Learn How to Compare Solar Bids

Use these key items to compare solar proposals
6:25 PM, Jul 12, 2019
Learn How to Compare Solar Bids

Deciding what solar company is right for you can be a difficult decision. The best way to make your decision is to compare bids from each solar contractor. Here are some key items to look for within a solar bid.

Price Per Watt
The best common denominator to use when comparing bids is the price per watt. If it’s not explicitly written in your proposal, you can determine this number easily on your own. Divide the total system cost by the system size to determine the price per kilowatt. Determining price per watt can help you determine which bid price is ultimately a better value.
Equipment

There are a lot of product manufacturers in the solar industry.

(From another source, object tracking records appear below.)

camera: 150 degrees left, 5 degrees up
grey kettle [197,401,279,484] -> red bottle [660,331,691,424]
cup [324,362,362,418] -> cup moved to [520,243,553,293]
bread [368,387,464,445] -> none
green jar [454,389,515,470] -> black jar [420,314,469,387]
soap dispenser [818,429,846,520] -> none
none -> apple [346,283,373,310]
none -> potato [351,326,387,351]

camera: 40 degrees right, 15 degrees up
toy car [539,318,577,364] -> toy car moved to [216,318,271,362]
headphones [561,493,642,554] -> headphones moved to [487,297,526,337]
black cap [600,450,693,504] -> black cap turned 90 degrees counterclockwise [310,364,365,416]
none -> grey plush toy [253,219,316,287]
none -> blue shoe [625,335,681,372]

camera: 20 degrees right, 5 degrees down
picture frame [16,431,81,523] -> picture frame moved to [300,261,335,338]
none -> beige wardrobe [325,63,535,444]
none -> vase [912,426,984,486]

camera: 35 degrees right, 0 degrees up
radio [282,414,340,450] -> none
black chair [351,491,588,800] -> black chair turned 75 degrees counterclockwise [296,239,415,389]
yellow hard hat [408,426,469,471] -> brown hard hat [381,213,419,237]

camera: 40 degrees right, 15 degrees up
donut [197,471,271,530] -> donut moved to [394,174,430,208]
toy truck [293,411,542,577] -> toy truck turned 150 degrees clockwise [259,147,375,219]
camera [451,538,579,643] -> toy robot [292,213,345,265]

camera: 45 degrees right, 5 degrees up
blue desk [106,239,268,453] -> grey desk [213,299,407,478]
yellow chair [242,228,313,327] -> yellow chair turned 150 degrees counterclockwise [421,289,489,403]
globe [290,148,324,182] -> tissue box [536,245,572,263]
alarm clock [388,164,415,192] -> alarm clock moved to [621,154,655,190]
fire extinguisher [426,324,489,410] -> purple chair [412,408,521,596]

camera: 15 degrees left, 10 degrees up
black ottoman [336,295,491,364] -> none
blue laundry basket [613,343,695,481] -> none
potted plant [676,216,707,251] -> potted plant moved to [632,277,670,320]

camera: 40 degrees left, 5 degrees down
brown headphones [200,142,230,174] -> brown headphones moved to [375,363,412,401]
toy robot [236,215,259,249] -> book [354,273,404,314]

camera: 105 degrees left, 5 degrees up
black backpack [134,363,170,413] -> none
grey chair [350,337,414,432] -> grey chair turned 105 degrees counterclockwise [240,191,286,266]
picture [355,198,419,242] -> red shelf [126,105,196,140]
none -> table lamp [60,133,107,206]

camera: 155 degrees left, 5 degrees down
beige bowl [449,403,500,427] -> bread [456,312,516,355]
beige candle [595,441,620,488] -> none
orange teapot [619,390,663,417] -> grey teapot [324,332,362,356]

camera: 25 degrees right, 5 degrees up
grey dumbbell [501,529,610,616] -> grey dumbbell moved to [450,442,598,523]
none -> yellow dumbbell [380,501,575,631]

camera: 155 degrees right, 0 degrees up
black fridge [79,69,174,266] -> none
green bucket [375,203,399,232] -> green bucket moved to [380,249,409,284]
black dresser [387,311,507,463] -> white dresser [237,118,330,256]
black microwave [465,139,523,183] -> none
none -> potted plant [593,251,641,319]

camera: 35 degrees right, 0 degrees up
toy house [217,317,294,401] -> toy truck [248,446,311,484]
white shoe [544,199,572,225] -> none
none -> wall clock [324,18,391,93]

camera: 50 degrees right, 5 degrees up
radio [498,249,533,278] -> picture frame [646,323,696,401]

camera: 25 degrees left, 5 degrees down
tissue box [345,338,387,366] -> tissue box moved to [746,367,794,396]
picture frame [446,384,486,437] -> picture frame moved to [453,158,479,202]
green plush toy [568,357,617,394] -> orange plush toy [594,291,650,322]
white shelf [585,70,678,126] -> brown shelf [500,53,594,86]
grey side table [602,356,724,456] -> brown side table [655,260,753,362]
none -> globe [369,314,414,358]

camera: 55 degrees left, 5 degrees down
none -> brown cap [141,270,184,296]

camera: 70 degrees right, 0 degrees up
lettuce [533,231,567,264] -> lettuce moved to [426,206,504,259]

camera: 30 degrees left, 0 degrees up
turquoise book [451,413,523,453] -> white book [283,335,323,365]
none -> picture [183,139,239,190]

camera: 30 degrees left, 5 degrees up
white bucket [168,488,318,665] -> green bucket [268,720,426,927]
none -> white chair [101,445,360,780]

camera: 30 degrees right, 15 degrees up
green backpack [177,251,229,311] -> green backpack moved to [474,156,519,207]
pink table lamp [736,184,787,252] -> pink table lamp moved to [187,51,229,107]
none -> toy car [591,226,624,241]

Not all equipment is made equally. Look for products from top panel manufacturers such as LG, QCells, CertainTeed, Panasonic and SunPower. Most reputable contractors have access to all of these brands, so it’s a good idea to ask what’s available and see how it impacts the system price.

System Offset
The system offset is determined by dividing the amount of energy produced by the amount of energy consumed. This ultimately means how much of your utility usage the solar system can cover. The best financial savings are realized at 85-100 percent offset. More is not always better; exceeding 100 percent offset can reduce your overall savings because it may require a larger solar system than necessary.

Warranty
There are two warranties you should pay attention to: manufacturer and installer. While the equipment warranty is important, they are mostly the same across the board with top manufacturers. When comparing solar bids, you should focus on the coverage of workmanship and roof leaks offered by the installer and see how they compare.
Financing Options

It always costs money to borrow money and borrowing money to finance your solar system is no different. If you are not paying cash, it’s important to know what fees are associated with your loan. Other options include leases and power purchase agreements. These typically do not have fees, but they may have other drawbacks. A loan may have fees attached but will come in at a fixed monthly payment for the entire term.

Consider the above items when comparing bids from various solar contractors, but don’t forget to factor in your gut feeling about each specific company and the team members you are working with. When you go solar, as with any home improvement project, you are inviting people to work on, in or around your home, so it’s important that you are comfortable with the company you hire.